(Data provided Opens)

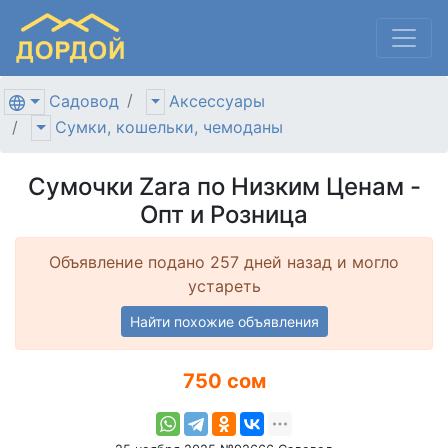
Садовод
Аксессуары
Сумки, кошельки, чемоданы
Сумочки Zara по Низким Ценам -
Опт и Розница
Объявление подано 257 дней назад и могло
устареть
Найти похожие объявления
750 сом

(Data provided Closes)

## Brief
Exactly the lines from the one containing "Опт и Розница" to the final line of the data, both included, should be printed, and nothing more.

## Solution below
Опт и Розница
Объявление подано 257 дней назад и могло
устареть
Найти похожие объявления
750 сом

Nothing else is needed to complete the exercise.